Lo anterior explica por qué la sociedad civil y, en un sentido más amplio, los pueblos centroamericanos, se consideran los grandes ausentes del proceso de integración. ¿Cuáles son los espacios concretos de encuentro y decisión política efectiva de los indígenas del altiplano guatemalteco con, por ejemplo, los pueblos del Darién en Panamá; o de los garífunas hondureños con los afrocostarricenses de la costa Atlántica? ¿Dónde deliberan y dialogan las mujeres, los trabajadores, los artistas, los jóvenes y los intelectuales centroamericanos?
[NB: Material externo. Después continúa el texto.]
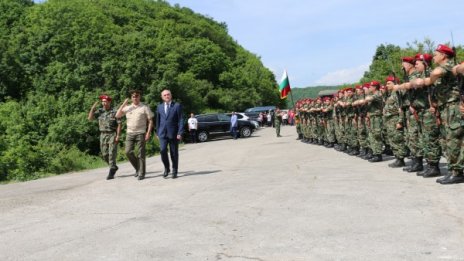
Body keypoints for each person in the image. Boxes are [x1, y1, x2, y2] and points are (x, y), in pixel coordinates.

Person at [116, 90, 154, 180]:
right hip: (130, 133)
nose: (135, 97)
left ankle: (141, 173)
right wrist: (124, 104)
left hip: (141, 132)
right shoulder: (128, 107)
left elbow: (150, 121)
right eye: (133, 96)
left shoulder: (144, 107)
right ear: (131, 98)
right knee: (128, 152)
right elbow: (117, 115)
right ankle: (138, 168)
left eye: (137, 96)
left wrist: (148, 133)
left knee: (141, 153)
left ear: (139, 97)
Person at [88, 94, 121, 180]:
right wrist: (92, 109)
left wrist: (118, 135)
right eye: (102, 102)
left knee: (111, 153)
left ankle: (112, 171)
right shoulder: (100, 111)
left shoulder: (114, 112)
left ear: (109, 102)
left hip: (112, 134)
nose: (104, 103)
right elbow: (90, 118)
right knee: (104, 154)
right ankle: (113, 166)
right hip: (103, 135)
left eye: (105, 101)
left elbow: (119, 124)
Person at [155, 89, 184, 179]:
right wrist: (157, 132)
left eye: (168, 94)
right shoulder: (159, 107)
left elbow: (181, 120)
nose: (167, 96)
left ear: (171, 95)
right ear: (162, 97)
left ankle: (174, 170)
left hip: (174, 133)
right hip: (162, 133)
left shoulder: (177, 106)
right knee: (163, 151)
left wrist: (180, 132)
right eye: (165, 95)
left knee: (174, 153)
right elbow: (158, 120)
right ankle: (167, 168)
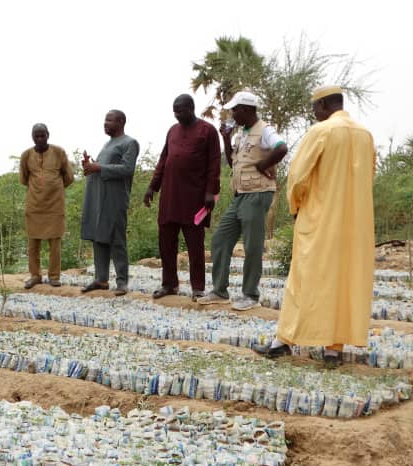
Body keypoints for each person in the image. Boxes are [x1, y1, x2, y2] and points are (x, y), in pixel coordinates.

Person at [254, 86, 375, 366]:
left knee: (304, 279)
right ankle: (333, 350)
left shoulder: (321, 132)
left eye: (314, 108)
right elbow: (369, 177)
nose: (314, 113)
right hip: (356, 225)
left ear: (323, 105)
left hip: (320, 220)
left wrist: (297, 207)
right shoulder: (365, 135)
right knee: (344, 282)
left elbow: (298, 177)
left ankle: (282, 342)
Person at [198, 91, 288, 310]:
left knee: (252, 245)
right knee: (220, 239)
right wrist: (226, 139)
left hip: (257, 194)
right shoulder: (241, 134)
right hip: (241, 195)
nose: (232, 114)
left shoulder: (264, 130)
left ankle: (250, 295)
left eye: (235, 110)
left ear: (247, 110)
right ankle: (220, 291)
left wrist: (261, 165)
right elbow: (233, 162)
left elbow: (281, 148)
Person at [144, 94, 221, 300]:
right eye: (175, 111)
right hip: (170, 197)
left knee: (195, 244)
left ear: (191, 108)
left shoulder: (208, 131)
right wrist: (152, 186)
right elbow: (163, 160)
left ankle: (198, 287)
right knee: (166, 241)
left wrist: (210, 192)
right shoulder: (172, 131)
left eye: (181, 110)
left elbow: (214, 164)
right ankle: (169, 284)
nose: (177, 114)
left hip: (195, 198)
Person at [80, 110, 139, 296]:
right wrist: (91, 166)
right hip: (98, 197)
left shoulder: (129, 143)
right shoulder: (107, 144)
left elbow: (127, 169)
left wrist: (99, 167)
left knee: (116, 238)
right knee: (99, 237)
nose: (105, 123)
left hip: (115, 199)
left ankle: (122, 282)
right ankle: (101, 279)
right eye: (105, 120)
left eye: (109, 120)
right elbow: (103, 167)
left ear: (121, 122)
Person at [20, 123, 74, 289]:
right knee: (33, 243)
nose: (40, 139)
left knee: (55, 242)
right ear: (32, 137)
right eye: (36, 136)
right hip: (34, 204)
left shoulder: (59, 152)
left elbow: (69, 177)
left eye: (43, 135)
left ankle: (54, 276)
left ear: (48, 135)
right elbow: (23, 179)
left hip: (55, 205)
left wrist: (54, 188)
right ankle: (35, 275)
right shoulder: (26, 155)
Pensar(nos) como Centroamérica no es solo una actitud consecuente con la historia de la región y con lo mejor de su pensamiento social, político y cultural; en la actual situación de crisis de civilización, que se traduce en otras tantas crisis (de carestía de alimentos, de agotamiento de fuentes de energía, de colapso del sistema financiero y de la democracia misma) la unidad de nuestra América es una alternativa necesaria e impostergable.
En su memorable discurso de 1921, dado en San José, al pie del Monumento Nacional a la Guerra Centroamericana de 1856 contra el invasor norteamericano, Joaquín García Monge dijo: “Centro América y la América entera, abiertas a los intereses de la civilización occidental, no se alzaron de las aguas para convertirse en factorías de los pueblos mercaderes y codiciosos, sino en tierras de libertad para humanidades ansiosas de mejorar su vida y no tan solo de hacer negocios más o menos lucrativos, o de explotar nuestros recursos naturales”.
Para hacer valer esta ideas, así como para impulsar un proyecto renovado de la integración centroamericana, se requiere audacia, creatividad, una enorme dosis de voluntad política y, sobre todo, se requiere de un profundo apoyo de los pueblos, quienes deben ser los verdaderos conductores del proceso (una dimensión ausente en la mayor parte de los procesos de integración latinoamericana).
Pero esto, el respaldo del pueblo, es algo de lo cual los líderes políticos más afines al sentido común neoliberal dominante en Centroamérica no pueden presumir.